(Data records)
+ + +

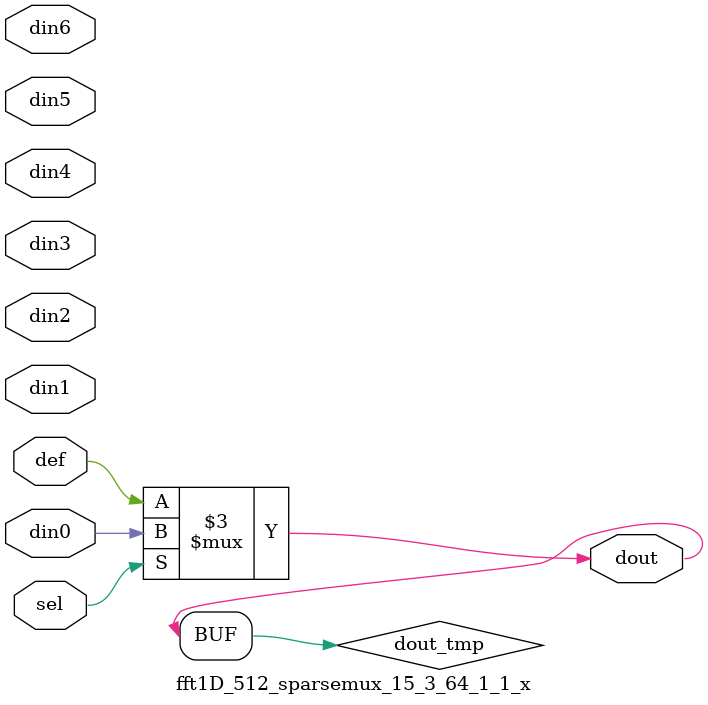
<source format=v>
module fft1D_512_sparsemux_15_3_64_1_1_x (din0,din1,din2,din3,din4,din5,din6,def,sel,dout); 
parameter din0_WIDTH = 1;
parameter din1_WIDTH = 1;
parameter din2_WIDTH = 1;
parameter din3_WIDTH = 1;
parameter din4_WIDTH = 1;
parameter din5_WIDTH = 1;
parameter din6_WIDTH = 1;
parameter def_WIDTH = 1;
parameter sel_WIDTH = 1;
parameter dout_WIDTH = 1;
parameter [sel_WIDTH-1:0] CASE0 = 1;
parameter [sel_WIDTH-1:0] CASE1 = 1;
parameter [sel_WIDTH-1:0] CASE2 = 1;
parameter [sel_WIDTH-1:0] CASE3 = 1;
parameter [sel_WIDTH-1:0] CASE4 = 1;
parameter [sel_WIDTH-1:0] CASE5 = 1;
parameter [sel_WIDTH-1:0] CASE6 = 1;
parameter ID = 1;
parameter NUM_STAGE = 1;
input [din0_WIDTH-1:0] din0;
input [din1_WIDTH-1:0] din1;
input [din2_WIDTH-1:0] din2;
input [din3_WIDTH-1:0] din3;
input [din4_WIDTH-1:0] din4;
input [din5_WIDTH-1:0] din5;
input [din6_WIDTH-1:0] din6;
input [def_WIDTH-1:0] def;
input [sel_WIDTH-1:0] sel;
output [dout_WIDTH-1:0] dout;
reg [dout_WIDTH-1:0] dout_tmp;
always @ (*) begin
(* parallel_case *) case (sel)
    CASE0 : dout_tmp = din0;
    CASE1 : dout_tmp = din1;
    CASE2 : dout_tmp = din2;
    CASE3 : dout_tmp = din3;
    CASE4 : dout_tmp = din4;
    CASE5 : dout_tmp = din5;
    CASE6 : dout_tmp = din6;
    default : dout_tmp = def;
endcase
end
assign dout = dout_tmp;
endmodule
</source>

+ + +

## Directions
Nothing but the lines from the one containing "CASE3 : dout_tmp = din3;" through the last line of the data above should be set down, word for word.

## Answer area
    CASE3 : dout_tmp = din3;
    CASE4 : dout_tmp = din4;
    CASE5 : dout_tmp = din5;
    CASE6 : dout_tmp = din6;
    default : dout_tmp = def;
endcase
end
assign dout = dout_tmp;
endmodule
</source>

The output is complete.